[RECORDS SUPPLIED Boundary: Start]

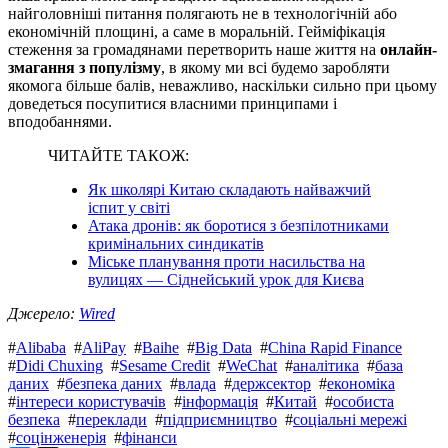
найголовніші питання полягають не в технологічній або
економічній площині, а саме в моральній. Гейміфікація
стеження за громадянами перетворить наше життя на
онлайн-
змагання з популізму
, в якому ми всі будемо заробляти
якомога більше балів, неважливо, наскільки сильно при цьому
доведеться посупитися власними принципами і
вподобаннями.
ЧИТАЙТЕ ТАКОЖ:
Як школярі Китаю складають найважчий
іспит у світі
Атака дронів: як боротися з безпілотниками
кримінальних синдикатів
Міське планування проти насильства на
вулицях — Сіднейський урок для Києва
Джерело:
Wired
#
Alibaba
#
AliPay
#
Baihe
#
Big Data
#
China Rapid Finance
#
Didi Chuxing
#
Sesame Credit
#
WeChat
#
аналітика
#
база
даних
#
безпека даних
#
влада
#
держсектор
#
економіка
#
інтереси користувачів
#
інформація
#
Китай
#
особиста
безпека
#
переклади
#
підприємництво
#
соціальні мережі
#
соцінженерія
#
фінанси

[RECORDS SUPPLIED Boundary: End]
[RECORDS SUPPLIED Boundary: Start]

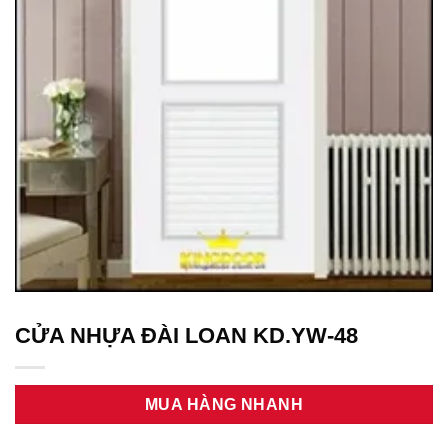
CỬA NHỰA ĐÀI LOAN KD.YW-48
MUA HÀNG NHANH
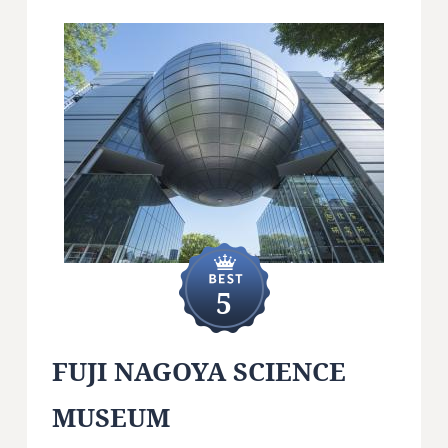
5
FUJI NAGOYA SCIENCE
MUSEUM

[RECORDS SUPPLIED Boundary: End]

# WHAT TO WORK ON:
Print the part of the material that opens with the line containing "найголовніші питання полягають" and closes with the line containing "всі будемо заробляти", unchanged.

# RESPONSE TO THIS TASK:
найголовніші питання полягають не в технологічній або
економічній площині, а саме в моральній. Гейміфікація
стеження за громадянами перетворить наше життя на
онлайн-
змагання з популізму
, в якому ми всі будемо заробляти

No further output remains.